**課題の内容:**
JIRAでのissue管理について述べた次の本文を、一字も変えずに全文そのまま返してください。
+++ 本文
JIRAでは、各タスクをissue(課題)という単位で管理します。

上記の図のように、どのissueがどのステータスなのか、視覚的に把握・管理しやすくなっています。

開発用issueの管理方法

通常、単一の開発タスクでは要件を満たせないことが多いので、まず始めに複数の開発用issueをまとめるためのissueがプロジェクト単位で発行されます。

アジャイルプロジェクト管理では、このようなissueのことを「エピック」、開発用issueのことを「ストーリー」と呼んでおり、マイクロアドでもこの名称を使用しています。

ストーリー、エピック、イニシアチブ、テーマとは?

・ストーリーは「ユーザーストーリー」とも呼ばれ、要件またはリクエストをエンドユーザーの観点から簡潔にまとめたものです。

・エピックは、より小さなストーリーに分割できる、まとまった作業です。

・イニシアチブは、共通の目標達成のためのエピックの集合体です。

・テーマは、組織全体にわたる大規模な重点分野です。

https://www.atlassian.com/ja/agile/project-management/epics-stories-themes

このようにプロジェクトを管理することで、プロジェクトの目的や要件が複数のissueに分散することがなくなり、

  • エンジニア・ディレクターが同じものを参照することで認識齟齬を無くす
  • 情報を分散させないことで管理コストを軽減する

という効果があります。

下記のようなイメージです。

  • プロジェクトAのエピックissue
    • ストーリーissue A-1(第1開発ユニット担当)
++++++
+++ 提供データ
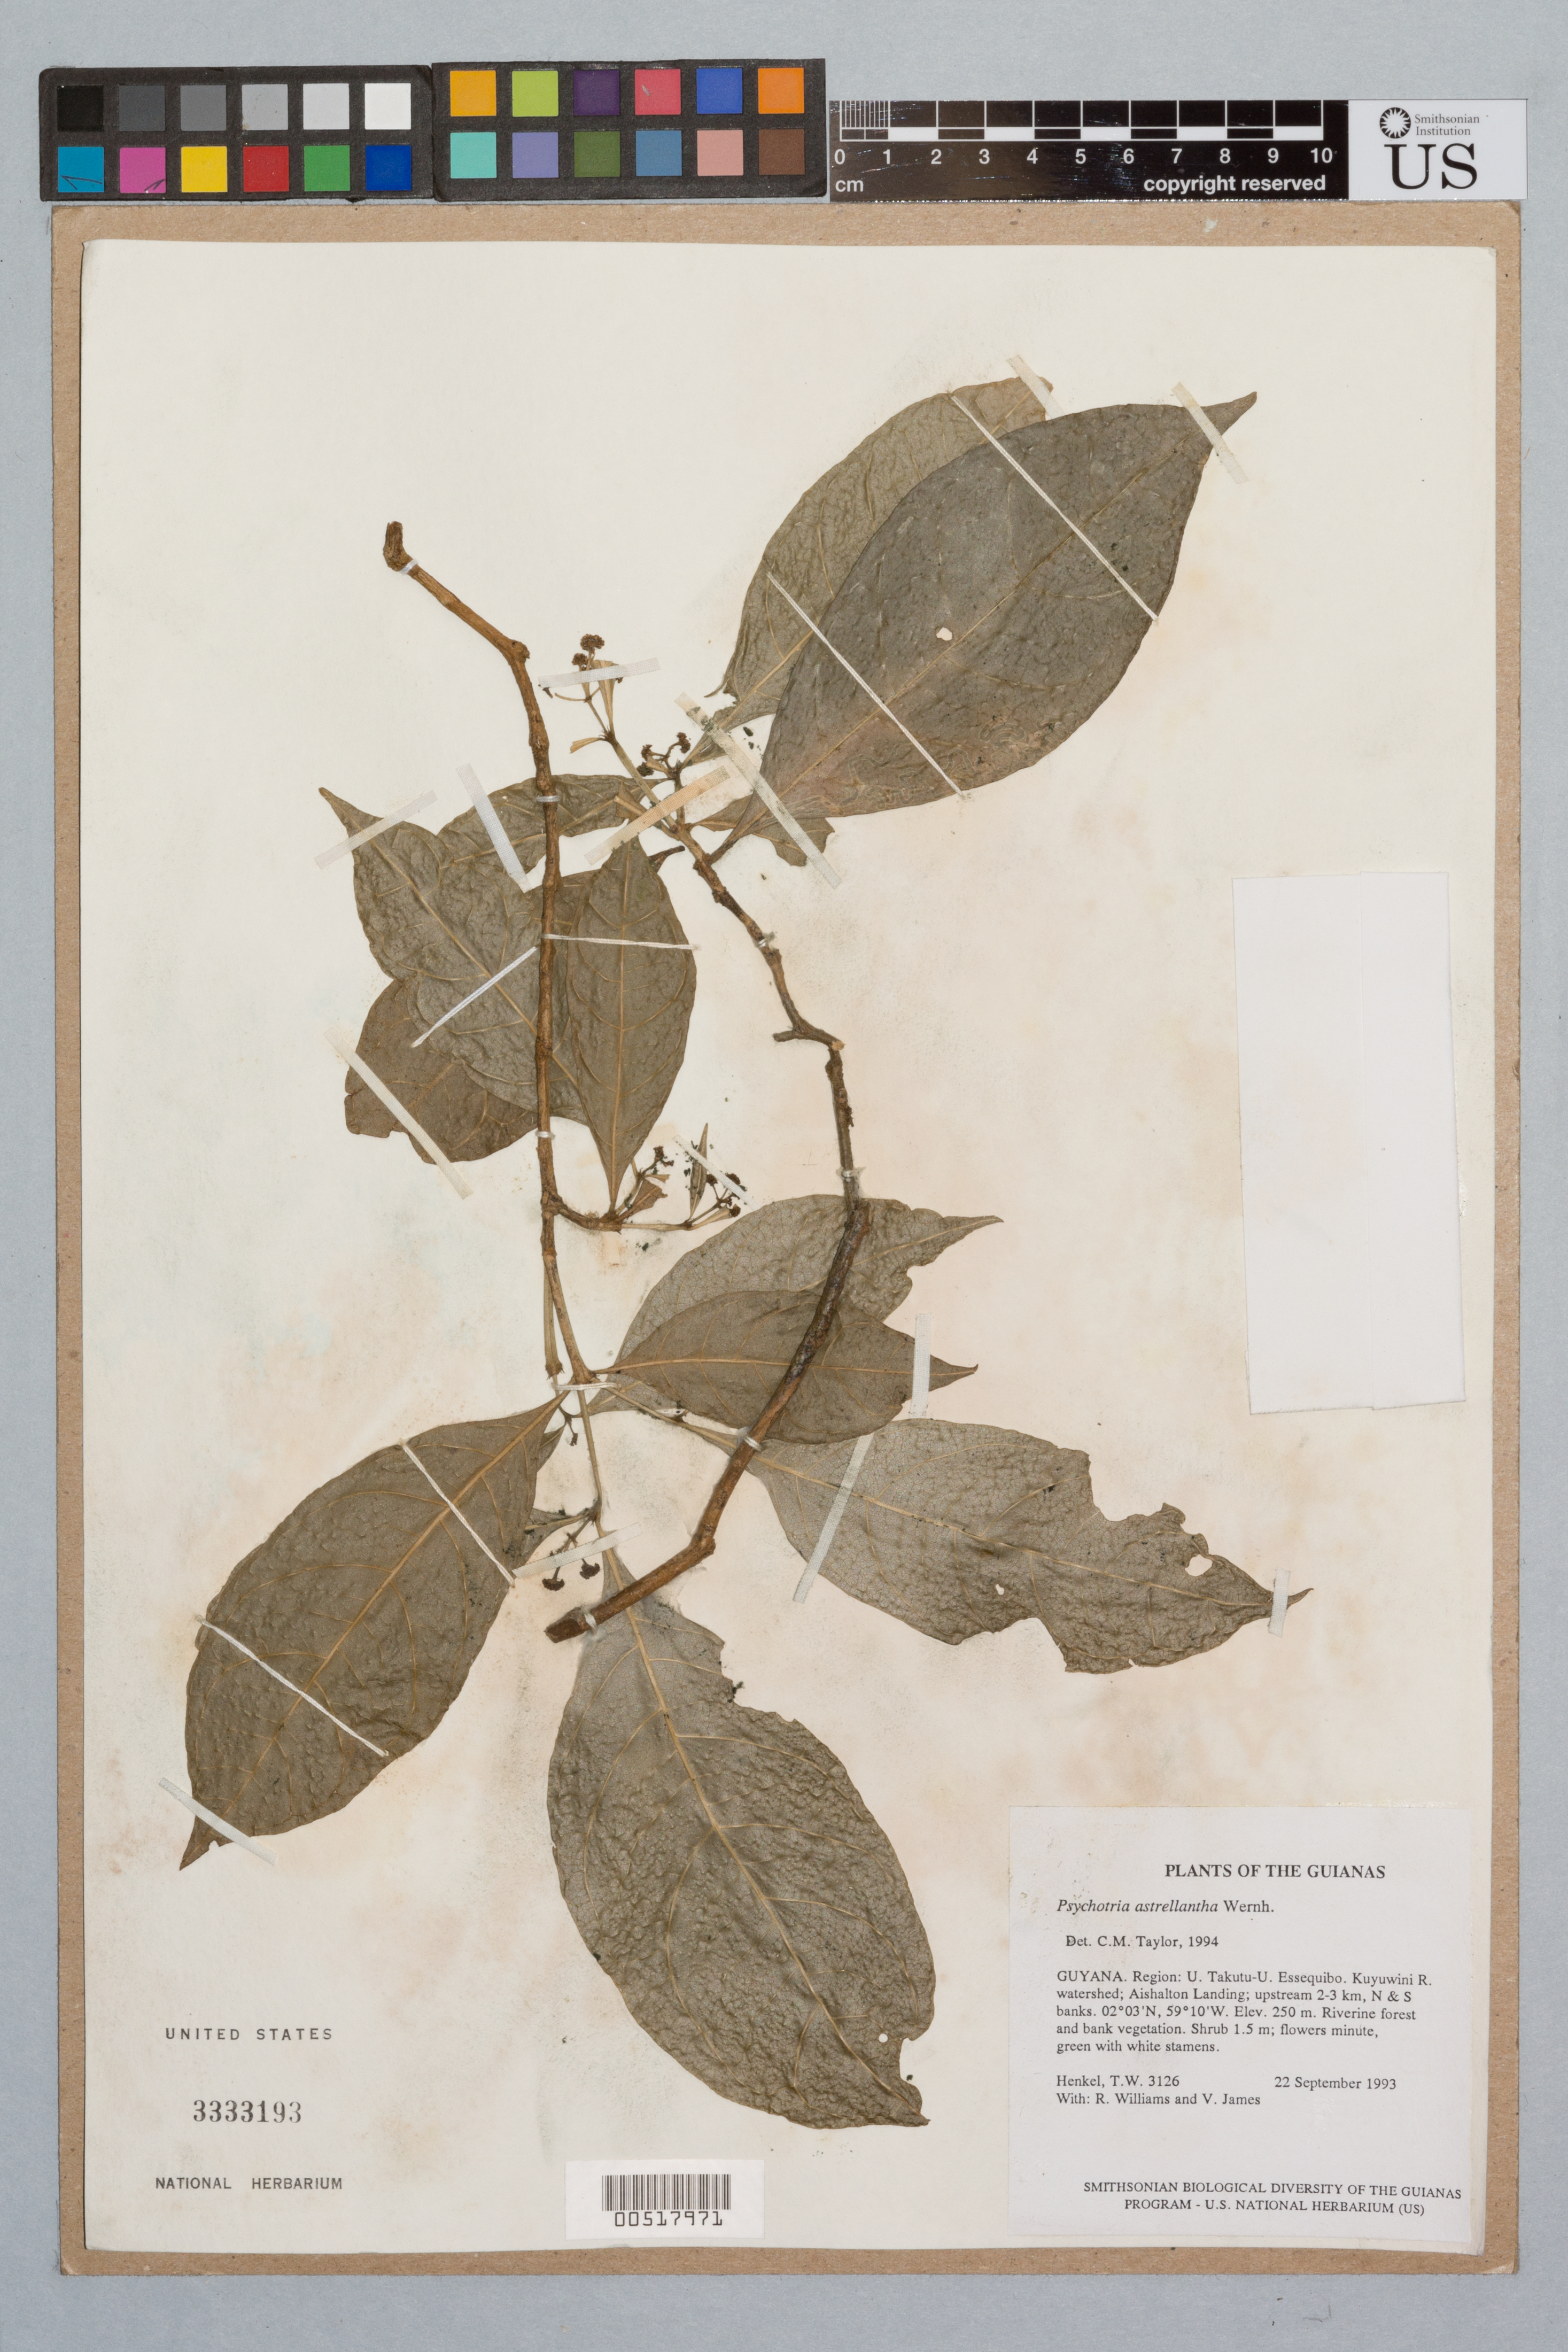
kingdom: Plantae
++++++
**解答:**
JIRAでは、各タスクをissue(課題)という単位で管理します。

上記の図のように、どのissueがどのステータスなのか、視覚的に把握・管理しやすくなっています。

開発用issueの管理方法

通常、単一の開発タスクでは要件を満たせないことが多いので、まず始めに複数の開発用issueをまとめるためのissueがプロジェクト単位で発行されます。

アジャイルプロジェクト管理では、このようなissueのことを「エピック」、開発用issueのことを「ストーリー」と呼んでおり、マイクロアドでもこの名称を使用しています。

ストーリー、エピック、イニシアチブ、テーマとは?

・ストーリーは「ユーザーストーリー」とも呼ばれ、要件またはリクエストをエンドユーザーの観点から簡潔にまとめたものです。

・エピックは、より小さなストーリーに分割できる、まとまった作業です。

・イニシアチブは、共通の目標達成のためのエピックの集合体です。

・テーマは、組織全体にわたる大規模な重点分野です。

https://www.atlassian.com/ja/agile/project-management/epics-stories-themes

このようにプロジェクトを管理することで、プロジェクトの目的や要件が複数のissueに分散することがなくなり、

  • エンジニア・ディレクターが同じものを参照することで認識齟齬を無くす
  • 情報を分散させないことで管理コストを軽減する

という効果があります。

下記のようなイメージです。

  • プロジェクトAのエピックissue
    • ストーリーissue A-1(第1開発ユニット担当)